Secara arsitektur, kuil ini dibangun dalam bentuk "Đinh" tradisional, terdiri dari aula depan dan aula belakang. Yang membuatnya benar-benar unik dan mengesankan para peneliti seni adalah sistem ukiran kayu dari periode Le Trung Hung yang terpelihara dengan baik di aula belakang. Pada elemen struktural seperti panel kayu, penyangga, balok penopang, dan ujung balok, ukiran yang indah, baik berlubang maupun berlubang-lubang, mengubah kayu yang tak bernyawa menjadi karya seni yang hidup. Gambar naga terbang, burung phoenix menari, makhluk mitos, awan, bunga, dan daun muncul dengan anggun dan megah, mencerminkan kepekaan estetika yang halus dan filosofi Konfusianisme-Buddha-Taois yang harmonis dari leluhur kita. Ini bukan sekadar seni, tetapi juga aspirasi untuk kehidupan yang damai dan sejahtera bagi penduduk pertanian kuno.

Melalui tangan terampil para perajin kuno yang ahli mengukir dan memahat, gambar naga, burung phoenix, makhluk mitos, awan, dan bunga menjadi hidup dengan sangat nyata.
Bapak Ngo Van Nham, yang telah mencurahkan hati dan jiwanya untuk merawat kuil tersebut, dengan bangga mengajak saya melihat "harta karun" artefak. Beliau memberi tahu saya bahwa Kuil Duc Ong masih menyimpan 13 dekrit kerajaan, termasuk yang tertua dari era Canh Hung (1742), bersama dengan sistem altar, patung anjing batu, dan relief yang berasal dari abad ke-17 hingga ke-20. "Setiap artefak adalah bagian dari kenangan, yang menegaskan vitalitas abadi kuil tersebut melalui berbagai perubahan zaman," kata Bapak Nham.


Kuil Duc Ong masih menyimpan 13 dekrit kerajaan langka, yang tertua berasal dari era Canh Hung (1742).
Dalam kehidupan masyarakat, Kuil Duc Ong juga merupakan pusat kegiatan keagamaan yang terkait dengan Festival Dam Rung - salah satu festival unik di tanah leluhur.

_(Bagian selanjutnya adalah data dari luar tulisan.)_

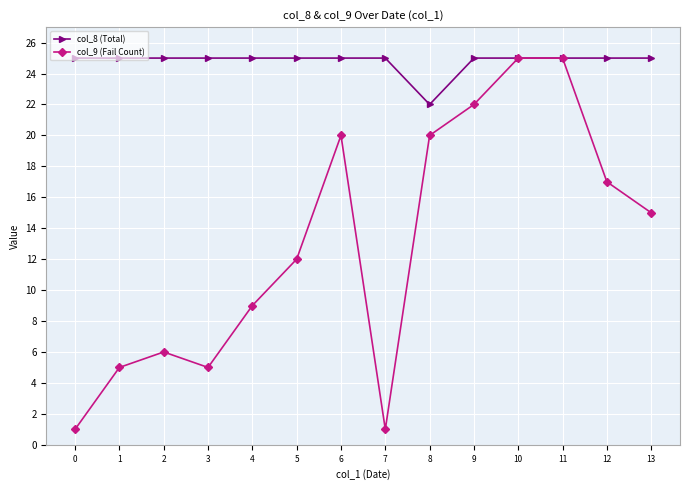

Count the number of data series in this chart.

2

Penduduk setempat masih mewariskan pepatah sederhana namun menyentuh hati: "Tidak seorang pun akan meninggalkan anak atau cucunya, tetapi mereka tidak akan pernah meninggalkan Pasar Dam Rung pada hari ke-6 bulan pertama kalender lunar." Berlangsung pada hari ke-6 dan ke-7 bulan pertama kalender lunar setiap tahun, festival ini bukan hanya kesempatan untuk memperingati kontribusi Duc Ong tetapi juga ruang untuk melestarikan budaya rakyat.
Acara yang paling menonjol adalah permainan "merebut belut dari toples" – sebuah pertunjukan yang berakar kuat pada kepercayaan kesuburan. Di tengah dentuman gendang yang meriah dalam festival tersebut, para pemuda dan pemudi berlomba-lomba menangkap belut, menciptakan suasana yang semarak dan gembira, serta menyampaikan harapan akan kesuburan, kemakmuran, dan panen yang melimpah bagi para petani sederhana.

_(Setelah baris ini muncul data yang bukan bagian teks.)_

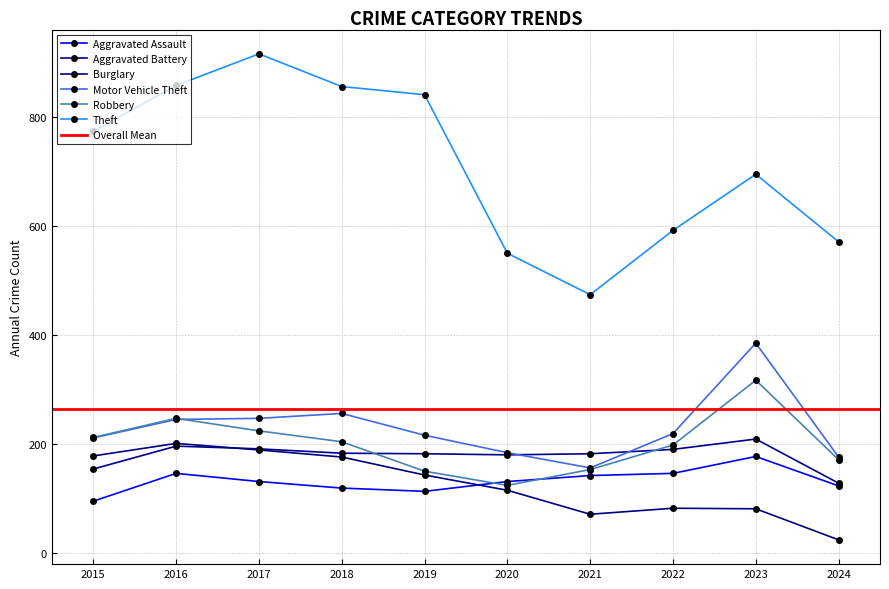

Reading left to right, transcribe all the data shown in this chart.

Aggravated Assault: 95	146	131	119	113	131	142	146	177	123
Aggravated Battery: 154	196	191	183	182	180	182	190	209	128
Burglary: 178	201	189	176	143	115	71	82	81	24
Motor Vehicle Theft: 211	245	247	256	216	184	156	219	385	176
Robbery: 212	247	224	204	150	124	153	198	317	171
Theft: 774	858	916	856	841	550	474	592	695	571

Setiap tahun, selama festival, komune Vinh Tuong menyelenggarakan permainan rakyat "mencuri belut dari guci" - sebuah pertunjukan yang sangat berakar pada kepercayaan tentang kesuburan.

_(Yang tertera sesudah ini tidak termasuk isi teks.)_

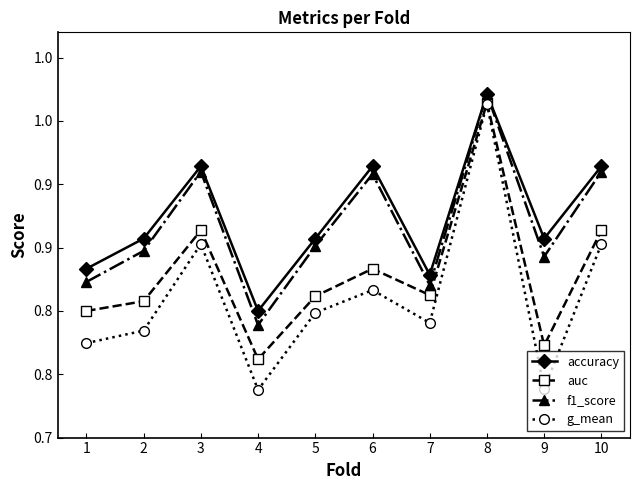

True or false: accuracy and auc cross at least once.

False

Pada tahun 2024, Kuil Duc Ong diakui sebagai Monumen Sejarah Nasional – sebuah tonggak penting yang menegaskan nilai situs tersebut. Dalam percakapan dengan kami, Bapak Nguyen Phuong Nam – Ketua Komite Rakyat Komune Vinh Tuong – menyampaikan kekhawatiran sekaligus tekadnya: "Di tengah urbanisasi, Kuil Duc Ong tetap menjadi 'jiwa' yang menghubungkan masa lalu dengan masa kini. Kami berupaya untuk mengintegrasikan situs ini ke dalam jalur wisata utama provinsi, sehingga Kuil Duc Ong dan Dam Rung akan selamanya tetap menjadi lokasi penting untuk mendidik generasi mendatang tentang tradisi kita."

Kuil Duc Ong terletak di lokasi yang strategis, menghadap Laguna Rung (komune Vinh Tuong).
Saat meninggalkan Vinh Tuong ketika lampu-lampu kota mulai terpantul di laguna, bayangan kuil kuno di samping pohon beringin tua itu terpatri dalam benakku. Itu bukan hanya struktur arsitektur, tetapi denyut nadi sejarah, jiwa dari tanah yang memiliki makna spiritual dan orang-orang yang luar biasa, yang bertahan melewati pasang surut waktu. Kuil Duc Ong adalah tempat di mana siapa pun, yang dibebani kekhawatiran, dapat menemukan ketenangan dalam nilai-nilai abadi leluhur mereka.